The EU also aims to protect consumers against fraudulent or deceptive practices in the food trade, such as food adulteration, and provide a basis for consumers to make informed choices about food.


It entered into force on 21 February 2002.


Regulation (EC) No 178/2002 of the European Parliament and of the Council of 28 January 2002 laying down the general principles and requirements of food law, establishing the European Food Safety Authority and laying down procedures in matters of food safety (OJ L 031, 1.2.2002, pp. 1–24)

The successive amendments to Regulation (EC) No 178/2002 have been incorporated into the original text. This consolidated version is of documentary value only.
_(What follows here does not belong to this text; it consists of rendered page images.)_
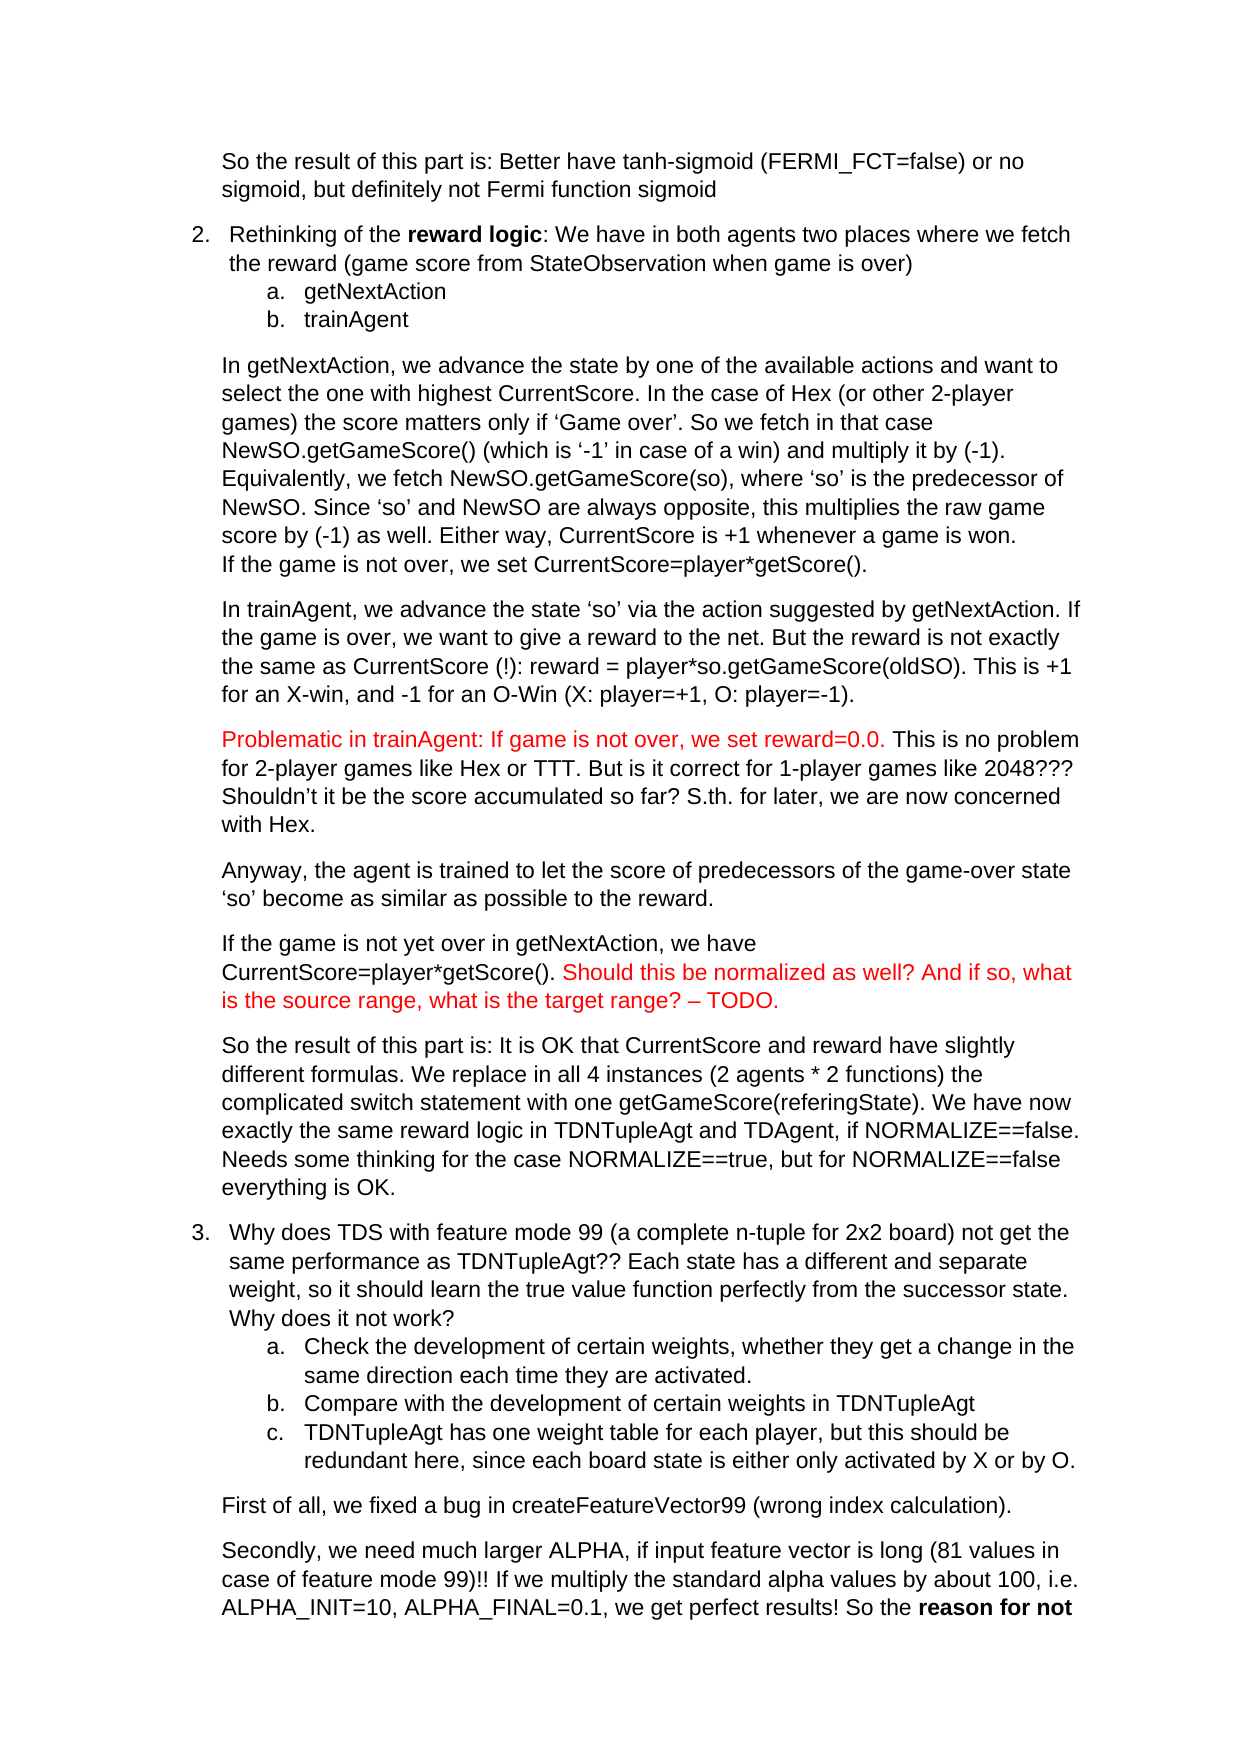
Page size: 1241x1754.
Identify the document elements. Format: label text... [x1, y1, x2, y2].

text In getNextAction, we advance the state by one of the available actions and want to select the one with highest CurrentScore. In the case of Hex (or other 2-player games) the score matters only if ‘Game over’. So we fetch in that case NewSO.getGameScore() (which is ‘-1’ in case of a win) and multiply it by (-1). Equivalently, we fetch NewSO.getGameScore(so), where ‘so’ is the predecessor of NewSO. Since ‘so’ and NewSO are always opposite, this multiplies the raw game score by (-1) as well. Either way, CurrentScore is +1 whenever a game is won. If the game is not over, we set CurrentScore=player*getScore(). [221, 352, 1093, 577]
list getNextAction [266, 278, 1093, 304]
text So the result of this part is: It is OK that CurrentScore and reward have slightly different formulas. We replace in all 4 instances (2 agents * 2 functions) the complicated switch statement with one getGameScore(referingState). We have now exactly the same reward logic in TDNTupleAgt and TDAgent, if NORMALIZE==false. Needs some thinking for the case NORMALIZE==true, but for NORMALIZE==false everything is OK. [221, 1032, 1093, 1201]
text First of all, we fixed a bug in createFeatureVector99 (wrong index calculation). [221, 1492, 1093, 1518]
list trainAgent [266, 306, 1093, 333]
text In trainAgent, we advance the state ‘so’ via the action suggested by getNextAction. If the game is over, we want to give a reward to the net. But the reward is not exactly the same as CurrentScore (!): reward = player*so.getGameScore(oldSO). This is +1 for an X-win, and -1 for an O-Win (X: player=+1, O: player=-1). [221, 596, 1093, 707]
text If the game is not yet over in getNextAction, we have CurrentScore=player*getScore(). Should this be normalized as well? And if so, what is the source range, what is the target range? – TODO. [221, 930, 1093, 1013]
list Why does TDS with feature mode 99 (a complete n-tuple for 2x2 board) not get the same performance as TDNTupleAgt?? Each state has a different and separate weight, so it should learn the true value function perfectly from the successor state. Why does it not work? [191, 1219, 1093, 1331]
text Problematic in trainAgent: If game is not over, we set reward=0.0. This is no problem for 2-player games like Hex or TTT. But is it correct for 1-player games like 2048??? Shouldn’t it be the score accumulated so far? S.th. for later, we are now concerned with Hex. [221, 726, 1093, 838]
list Rethinking of the reward logic: We have in both agents two places where we fetch the reward (game score from StateObservation when game is over) [191, 221, 1093, 276]
list Check the development of certain weights, whether they get a change in the same direction each time they are activated. [266, 1333, 1093, 1388]
list Compare with the development of certain weights in TDNTupleAgt [266, 1390, 1093, 1416]
text So the result of this part is: Better have tanh-sigmoid (FERMI_FCT=false) or no sigmoid, but definitely not Fermi function sigmoid [221, 148, 1093, 202]
text Anyway, the agent is trained to let the score of predecessors of the game-over state ‘so’ become as similar as possible to the reward. [221, 857, 1093, 911]
list TDNTupleAgt has one weight table for each player, but this should be redundant here, since each board state is either only activated by X or by O. [266, 1418, 1093, 1473]
text Secondly, we need much larger ALPHA, if input feature vector is long (81 values in case of feature mode 99)!! If we multiply the standard alpha values by about 100, i.e. ALPHA_INIT=10, ALPHA_FINAL=0.1, we get perfect results! So the reason for not learning the trivial 2x2 board was a too small ALPHA. This might be due to the fan-in division by length of input vector, which is active in TD_Lin (TDAgent), but not active in TDNTupleAgt. [221, 1537, 1093, 1620]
Commission Regulation (EC) No 2230/2004 of 23 December 2004 laying down detailed rules for the implementation of European Parliament and Council Regulation (EC) No 178/2002 with regard to the network of organisations operating in the fields within the European Food Safety Authority's mission (OJ L 379, 24.12.2004, pp. 64–67)

Commission Decision 2004/478/EC of 29 April 2004 concerning the adoption of a general plan for food/feed crisis management (OJ L 212, 12.6.2004, pp.60–68)

Regulation (EC) No 854/2004 of the European Parliament and of the Council of 29 April 2004 laying down specific rules for the organisation of official controls on products of animal origin intended for human consumption (OJ L 226, 25.6.2004, pp. 83–127). See consolidated version.